━━ Exercise passage ━━
According to a release introducing the report, Beyond Cost: Country Readiness for Manufacturing and Supply Chains, regionalization of manufacturing is “becoming a key tactic to safeguard against global trade disruptions,” as more than 90 percent of manufacturing executives surveyed reported they are prioritizing regional supply chain strategies.
The release pointed out that although companies have learned to adapt to supply disruptions, from COVID-19 to the Suez Canal blockage, multiple geopolitical and environmental factors have combined to create an unsettled industrial landscape. Following a year of numerous elections across the globe and the resulting impact of potentially protectionist tariffs, regional manufacturing is seen as a protective measure.
“The findings from more than 300 global operations executives show that nearly two-thirds of manufacturers are adopting a ‘power-of-two’ strategy, having the majority of their spend sourced across two separate regions,” the release stated. “This shift moves beyond the traditional focus on best cost to include holistic factors, such as infrastructure, technology, skilled labor, and sustainability.”
According to the release, the shift from “best-cost” to “value-driven” investment strategies is also playing a key role in foreign direct investment (FDI) trends in manufacturing hubs. As a result, traditional low-cost regions are losing their appeal.
Kearney Partner Per Kristian Hong, the company’s Americas Strategic Operations and Performance Lead, neatly summarized one of the impacts of last year’s voting in elections across 50 nations, calling 2025 “a critical year for every company reliant on cross-border operations.”
“Plans to accelerate a sweeping range of policies, intended to reset global trade through tariffs and export controls, will require businesses to reassess their network manufacturing footprint beyond merely low-cost alone,” Hong said in the release. “A more complex and nuanced decision-making process is needed, one that considers flexibility and a country’s ability to deliver environmental change in line with global strategic priorities.”
━━━
Exercise set =>
1. Translate into Spanish this sentence from the passage on regional manufacturing: "As a result, traditional low-cost regions are losing their appeal."
2. Condense the paragraph of the passage on regional manufacturing that begins "The release pointed out that although companies" into a short bulleted list that keeps its main facts.
━━ Listed entries ━━
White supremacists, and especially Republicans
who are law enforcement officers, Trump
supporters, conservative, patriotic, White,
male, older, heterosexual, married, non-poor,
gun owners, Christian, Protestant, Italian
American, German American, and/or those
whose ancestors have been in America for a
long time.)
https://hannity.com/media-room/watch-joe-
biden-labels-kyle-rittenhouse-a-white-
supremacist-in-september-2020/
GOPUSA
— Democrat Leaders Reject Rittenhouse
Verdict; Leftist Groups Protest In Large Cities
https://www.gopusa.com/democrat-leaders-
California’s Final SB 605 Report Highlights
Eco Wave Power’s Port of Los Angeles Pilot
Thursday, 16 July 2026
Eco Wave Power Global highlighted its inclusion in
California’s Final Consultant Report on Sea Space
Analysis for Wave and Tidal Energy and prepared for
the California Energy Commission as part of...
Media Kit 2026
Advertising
━━━
━━ Listed entries ━━
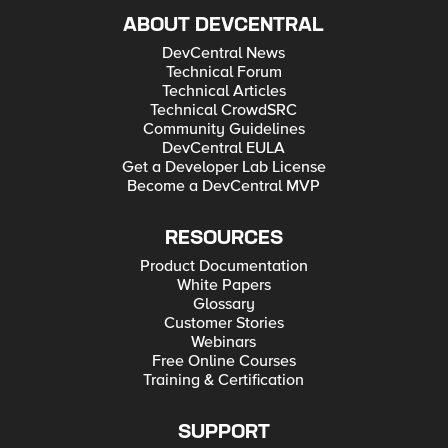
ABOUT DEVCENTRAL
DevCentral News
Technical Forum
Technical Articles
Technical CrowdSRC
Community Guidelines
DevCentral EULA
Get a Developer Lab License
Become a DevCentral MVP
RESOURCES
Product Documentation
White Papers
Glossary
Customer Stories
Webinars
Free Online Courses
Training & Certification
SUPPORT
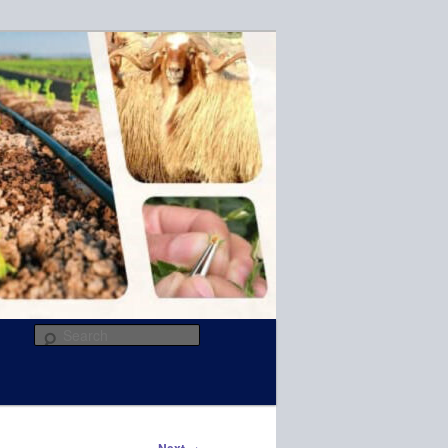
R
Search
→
━━━
Expected results =>
1. Como resultado, las regiones tradicionales de bajo costo están perdiendo su atractivo.

2.
- Companies have learned to adapt to supply disruptions, from COVID-19 to the Suez Canal blockage.
- Geopolitical and environmental factors have combined to create an unsettled industrial landscape.
- After a year of many elections worldwide and the impact of potentially protectionist tariffs, regional manufacturing is seen as a protective measure.